Quand le régime de Fatshi tombe très bas

Pourtant réputé proche du Chef de l’État, le Président de l’ACAJ, Maître Georges Kapiamba, a réclamé la libération de la chanteuse, danseuse, compositrice, interprète, productrice et militante du PPRD, parti de Joseph Kabila.
« L’ACAJ exige la libération sans condition de l’artiste musicienne Tshala Muana, arrêtée aujourd’hui vers 11 heures par des agents de l’ANR. Son arrestation viole gravement l’art 17 de la Constitution », a-t-il tweeté.

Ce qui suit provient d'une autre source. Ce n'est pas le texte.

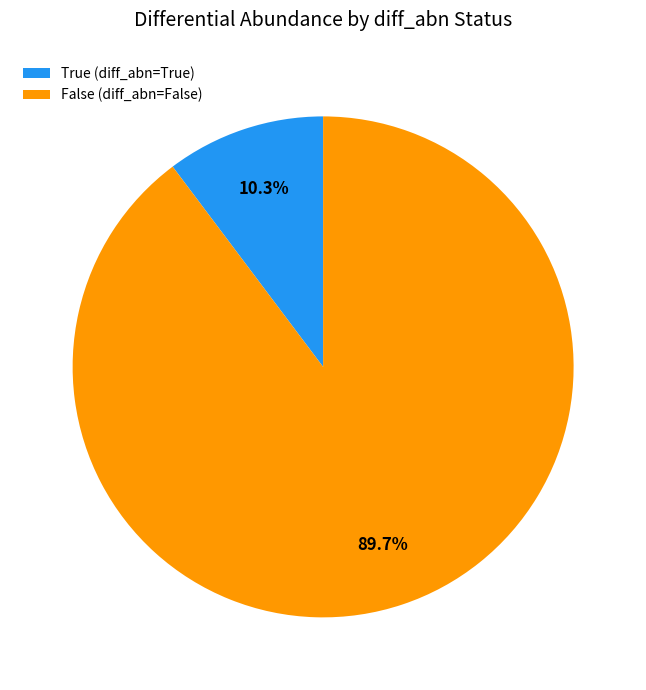

What is the smallest slice in the pie chart?

True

Sur les réseaux sociaux, de nombreux internautes considèrent que le régime de Félix Tshisekedi, en conflit avec le FCC, est tombé très bas.
« Les talibans {ndlr: surnom donné aux militants du parti présidentiel UDPS} accusent le régime de Joseph Kabila d’avoir violé les droits de l’homme. Voilà comment l’ANR que leur chef avait promis d’humaniser est en train de s’en prendre à ceux qui usent de leur liberté d’expression et leur art», a protesté un utilisateur du réseau social watssap. A un autre de trancher en disant qu’il ne faut rien attendre de l’actuel Chef de l’État qui semble être selon lui, prêt à tout pour faire taire tous les Kabilistes.

Dans tous les cas de figures, l’affaire de l’arrestation de Tshala Muana restera comme une tache noire sur la veste de l’État de droit que compte faire porter Félix Tshisekedi à la RDC.